> THE INPUT:
+===+
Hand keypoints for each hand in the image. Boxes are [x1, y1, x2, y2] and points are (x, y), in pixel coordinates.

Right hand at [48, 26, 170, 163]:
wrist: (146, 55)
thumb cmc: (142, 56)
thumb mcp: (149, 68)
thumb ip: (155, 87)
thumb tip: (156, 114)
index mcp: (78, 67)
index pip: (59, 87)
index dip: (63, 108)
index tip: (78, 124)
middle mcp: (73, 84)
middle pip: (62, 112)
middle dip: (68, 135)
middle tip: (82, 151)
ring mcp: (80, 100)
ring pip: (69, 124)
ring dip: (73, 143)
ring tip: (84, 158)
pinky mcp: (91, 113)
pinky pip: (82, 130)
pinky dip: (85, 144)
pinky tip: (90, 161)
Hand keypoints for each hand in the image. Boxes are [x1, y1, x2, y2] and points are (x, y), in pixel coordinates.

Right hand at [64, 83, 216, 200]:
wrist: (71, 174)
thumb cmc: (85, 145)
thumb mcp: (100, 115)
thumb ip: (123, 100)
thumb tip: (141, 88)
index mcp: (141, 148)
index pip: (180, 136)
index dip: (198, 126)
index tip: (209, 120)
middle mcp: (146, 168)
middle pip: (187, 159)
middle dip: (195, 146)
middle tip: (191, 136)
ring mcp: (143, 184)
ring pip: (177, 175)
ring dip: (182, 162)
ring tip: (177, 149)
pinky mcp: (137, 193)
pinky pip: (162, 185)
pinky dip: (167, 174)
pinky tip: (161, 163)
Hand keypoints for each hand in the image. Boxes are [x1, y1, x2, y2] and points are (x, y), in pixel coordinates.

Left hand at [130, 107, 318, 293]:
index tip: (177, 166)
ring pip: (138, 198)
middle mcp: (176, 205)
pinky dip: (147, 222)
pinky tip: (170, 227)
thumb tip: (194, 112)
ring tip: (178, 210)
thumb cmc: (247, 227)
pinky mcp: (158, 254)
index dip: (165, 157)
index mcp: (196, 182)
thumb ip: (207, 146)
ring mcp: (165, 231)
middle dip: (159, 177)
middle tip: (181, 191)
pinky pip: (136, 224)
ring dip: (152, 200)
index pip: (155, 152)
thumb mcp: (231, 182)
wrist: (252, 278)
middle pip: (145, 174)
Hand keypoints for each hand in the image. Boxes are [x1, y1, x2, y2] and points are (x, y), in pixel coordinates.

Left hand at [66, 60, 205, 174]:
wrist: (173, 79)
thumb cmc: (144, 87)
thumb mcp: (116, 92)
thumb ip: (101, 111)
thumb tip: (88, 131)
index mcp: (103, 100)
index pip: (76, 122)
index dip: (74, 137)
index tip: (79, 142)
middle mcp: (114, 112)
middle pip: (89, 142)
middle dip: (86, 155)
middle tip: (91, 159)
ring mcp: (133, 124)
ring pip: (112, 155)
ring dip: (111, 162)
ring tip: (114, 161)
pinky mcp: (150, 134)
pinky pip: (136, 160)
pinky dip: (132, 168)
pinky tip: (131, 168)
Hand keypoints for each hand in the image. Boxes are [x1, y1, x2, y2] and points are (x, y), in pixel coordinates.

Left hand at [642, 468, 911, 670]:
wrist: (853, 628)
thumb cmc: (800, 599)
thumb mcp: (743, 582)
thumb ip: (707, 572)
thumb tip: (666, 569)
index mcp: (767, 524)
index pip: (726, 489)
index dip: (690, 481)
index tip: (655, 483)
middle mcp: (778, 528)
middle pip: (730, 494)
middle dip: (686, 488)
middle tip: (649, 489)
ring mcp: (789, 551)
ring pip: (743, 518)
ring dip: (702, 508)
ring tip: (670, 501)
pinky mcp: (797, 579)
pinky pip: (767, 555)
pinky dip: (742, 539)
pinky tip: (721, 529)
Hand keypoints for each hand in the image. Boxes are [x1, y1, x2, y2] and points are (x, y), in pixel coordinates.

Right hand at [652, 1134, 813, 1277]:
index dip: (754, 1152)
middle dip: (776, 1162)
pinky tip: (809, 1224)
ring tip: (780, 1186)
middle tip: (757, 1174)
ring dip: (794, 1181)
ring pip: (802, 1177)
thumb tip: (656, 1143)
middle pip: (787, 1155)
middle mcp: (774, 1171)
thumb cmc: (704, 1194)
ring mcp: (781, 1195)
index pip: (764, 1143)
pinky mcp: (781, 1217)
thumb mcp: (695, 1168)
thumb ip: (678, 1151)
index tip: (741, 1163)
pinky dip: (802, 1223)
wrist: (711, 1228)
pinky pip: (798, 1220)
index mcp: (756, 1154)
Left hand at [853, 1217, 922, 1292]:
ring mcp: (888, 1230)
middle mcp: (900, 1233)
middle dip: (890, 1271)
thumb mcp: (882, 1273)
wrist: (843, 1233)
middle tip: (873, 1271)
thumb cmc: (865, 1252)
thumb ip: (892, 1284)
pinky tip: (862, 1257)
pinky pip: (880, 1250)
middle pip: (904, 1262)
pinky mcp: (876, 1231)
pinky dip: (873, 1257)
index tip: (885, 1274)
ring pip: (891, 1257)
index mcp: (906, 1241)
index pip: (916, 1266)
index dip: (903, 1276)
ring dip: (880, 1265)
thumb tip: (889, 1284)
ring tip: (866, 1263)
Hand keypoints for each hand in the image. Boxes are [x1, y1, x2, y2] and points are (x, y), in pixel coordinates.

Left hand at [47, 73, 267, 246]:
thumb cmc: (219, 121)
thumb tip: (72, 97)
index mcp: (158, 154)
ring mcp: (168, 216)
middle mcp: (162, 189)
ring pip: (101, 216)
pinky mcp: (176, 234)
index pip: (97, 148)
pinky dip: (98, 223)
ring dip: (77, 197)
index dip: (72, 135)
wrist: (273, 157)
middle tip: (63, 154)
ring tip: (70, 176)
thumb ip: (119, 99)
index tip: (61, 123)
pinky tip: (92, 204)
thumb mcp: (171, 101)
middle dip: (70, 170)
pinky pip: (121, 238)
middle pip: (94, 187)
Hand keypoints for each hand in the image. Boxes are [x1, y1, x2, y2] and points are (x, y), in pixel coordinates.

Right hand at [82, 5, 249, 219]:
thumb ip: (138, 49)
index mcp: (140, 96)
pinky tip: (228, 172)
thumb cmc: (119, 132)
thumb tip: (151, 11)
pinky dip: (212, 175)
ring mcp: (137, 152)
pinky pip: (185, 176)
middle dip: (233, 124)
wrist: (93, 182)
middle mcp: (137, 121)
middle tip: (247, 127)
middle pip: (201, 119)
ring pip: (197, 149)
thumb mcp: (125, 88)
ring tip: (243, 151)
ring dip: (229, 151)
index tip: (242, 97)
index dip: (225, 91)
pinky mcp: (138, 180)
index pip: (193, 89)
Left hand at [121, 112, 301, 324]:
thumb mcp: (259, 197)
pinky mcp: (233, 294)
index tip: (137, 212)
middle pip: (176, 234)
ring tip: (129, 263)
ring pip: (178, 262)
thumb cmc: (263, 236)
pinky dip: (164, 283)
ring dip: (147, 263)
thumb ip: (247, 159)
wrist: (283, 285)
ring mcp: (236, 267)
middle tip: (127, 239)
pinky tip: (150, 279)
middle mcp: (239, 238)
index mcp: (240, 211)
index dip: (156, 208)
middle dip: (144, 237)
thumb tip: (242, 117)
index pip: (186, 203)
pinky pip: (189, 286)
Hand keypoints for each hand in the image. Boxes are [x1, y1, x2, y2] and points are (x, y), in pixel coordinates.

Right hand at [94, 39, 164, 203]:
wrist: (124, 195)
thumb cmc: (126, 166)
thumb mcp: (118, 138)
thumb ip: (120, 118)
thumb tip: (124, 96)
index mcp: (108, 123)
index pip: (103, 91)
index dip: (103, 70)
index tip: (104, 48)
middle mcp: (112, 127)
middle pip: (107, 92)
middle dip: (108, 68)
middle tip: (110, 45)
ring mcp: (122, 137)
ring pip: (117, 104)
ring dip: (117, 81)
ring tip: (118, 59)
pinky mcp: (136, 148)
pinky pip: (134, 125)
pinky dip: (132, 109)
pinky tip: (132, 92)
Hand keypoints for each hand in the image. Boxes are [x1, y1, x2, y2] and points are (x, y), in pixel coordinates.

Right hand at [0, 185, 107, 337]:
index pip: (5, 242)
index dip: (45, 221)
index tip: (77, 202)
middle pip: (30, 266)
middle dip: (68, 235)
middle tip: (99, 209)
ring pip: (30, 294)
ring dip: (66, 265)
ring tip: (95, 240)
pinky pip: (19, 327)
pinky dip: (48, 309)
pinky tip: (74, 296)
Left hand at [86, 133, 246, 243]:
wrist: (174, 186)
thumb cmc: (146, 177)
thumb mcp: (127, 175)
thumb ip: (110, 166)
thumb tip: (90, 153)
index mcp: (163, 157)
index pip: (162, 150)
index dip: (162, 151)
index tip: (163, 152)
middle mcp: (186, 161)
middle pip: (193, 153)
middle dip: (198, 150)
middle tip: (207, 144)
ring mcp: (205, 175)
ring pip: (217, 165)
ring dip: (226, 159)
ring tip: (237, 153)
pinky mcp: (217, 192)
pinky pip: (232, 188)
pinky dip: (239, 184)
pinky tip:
+===+
> TASK DETAILS: Reproduce exactly the entries above, limited to the lines from the one with "pinky dip: (802, 1223)" through the one with "middle pip: (94, 187)", both included.

> RESPONSE TO THE EXERCISE:
pinky dip: (802, 1223)
wrist: (711, 1228)
pinky pip: (798, 1220)
index mcp: (756, 1154)
Left hand at [853, 1217, 922, 1292]:
ring mcp: (888, 1230)
middle mcp: (900, 1233)
middle dip: (890, 1271)
thumb mcp: (882, 1273)
wrist: (843, 1233)
middle tip: (873, 1271)
thumb cmc: (865, 1252)
thumb ip: (892, 1284)
pinky tip: (862, 1257)
pinky pip: (880, 1250)
middle pip: (904, 1262)
pinky mcp: (876, 1231)
pinky dip: (873, 1257)
index tip: (885, 1274)
ring pip: (891, 1257)
index mcp: (906, 1241)
index pip: (916, 1266)
index dip: (903, 1276)
ring dip: (880, 1265)
thumb tip: (889, 1284)
ring tip: (866, 1263)
Hand keypoints for each hand in the image. Boxes are [x1, y1, x2, y2] and points are (x, y), in pixel coordinates.

Left hand at [47, 73, 267, 246]:
thumb cmc: (219, 121)
thumb tip: (72, 97)
index mcp: (158, 154)
ring mcp: (168, 216)
middle mcp: (162, 189)
ring pip: (101, 216)
pinky mcp: (176, 234)
index pip: (97, 148)
pinky dip: (98, 223)
ring dip: (77, 197)
index dip: (72, 135)
wrist: (273, 157)
middle tip: (63, 154)
ring tip: (70, 176)
thumb ip: (119, 99)
index tip: (61, 123)
pinky tip: (92, 204)
thumb mcp: (171, 101)
middle dip: (70, 170)
pinky pip: (121, 238)
middle pip: (94, 187)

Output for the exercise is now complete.